The move comes just days after 3M suffered a setback over a key legal strategy designed to mitigate mounting liabilities and as it faces an array of other challenges, ranging from inflationary woes to sluggish growth.
Michael Vale, head of 3M’s safety and industrial division, disclosed the planned cuts in a message to employees of the unit. “The business can’t avoid this tough necessity,” he said in the communication, which was reviewed by Bloomberg News.
The scope of the workforce reduction couldn’t be immediately determined, but in the memo Vale said other parts of the company would see similar actions. 3M, which makes everything from dental adhesives to Post-it notes, employed about 95,000 people at the end of 2021, according to securities filings.
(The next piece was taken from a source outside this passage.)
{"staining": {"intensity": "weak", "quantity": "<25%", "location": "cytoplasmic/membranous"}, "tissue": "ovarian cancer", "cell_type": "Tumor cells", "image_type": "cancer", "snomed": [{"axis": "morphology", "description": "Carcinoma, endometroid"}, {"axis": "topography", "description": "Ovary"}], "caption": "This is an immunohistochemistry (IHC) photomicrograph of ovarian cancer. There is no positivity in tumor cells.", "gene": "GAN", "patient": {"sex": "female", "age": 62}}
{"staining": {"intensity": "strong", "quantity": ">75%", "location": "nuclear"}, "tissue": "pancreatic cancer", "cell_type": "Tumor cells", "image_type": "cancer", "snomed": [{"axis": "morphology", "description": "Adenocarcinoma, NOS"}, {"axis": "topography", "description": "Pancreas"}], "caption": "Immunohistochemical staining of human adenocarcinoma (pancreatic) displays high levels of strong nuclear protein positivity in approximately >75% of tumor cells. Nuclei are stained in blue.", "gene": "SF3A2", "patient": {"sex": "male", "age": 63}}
“3M is taking decisive actions to position the company for continued growth, while also adjusting to the challenging macroeconomic environment,” the company said in a statement, without being more specific. “As we prioritize our investments and resources, we will be adjusting on an ongoing basis the roles and responsibilities needed for future growth.”
The multinational manufacturer has underperformed in recent years amid supply-chain snags, currency fluctuations and rising costs. 3M said in July it will spin off its health-care operation, which accounted for almost a quarter of sales. Management also cut its full-year sales and profit outlook.
It also potentially faces billions of dollars in future costs tied to environmental liabilities and lawsuits alleging that it sold faulty combat earplugs to the United States military that led to hearing damage. A bankruptcy judge last week rejected 3M’s attempt to use controversial bankruptcy rules to halt those claims, allowing them to proceed to trial. 3M has said it plans to appeal the ruling.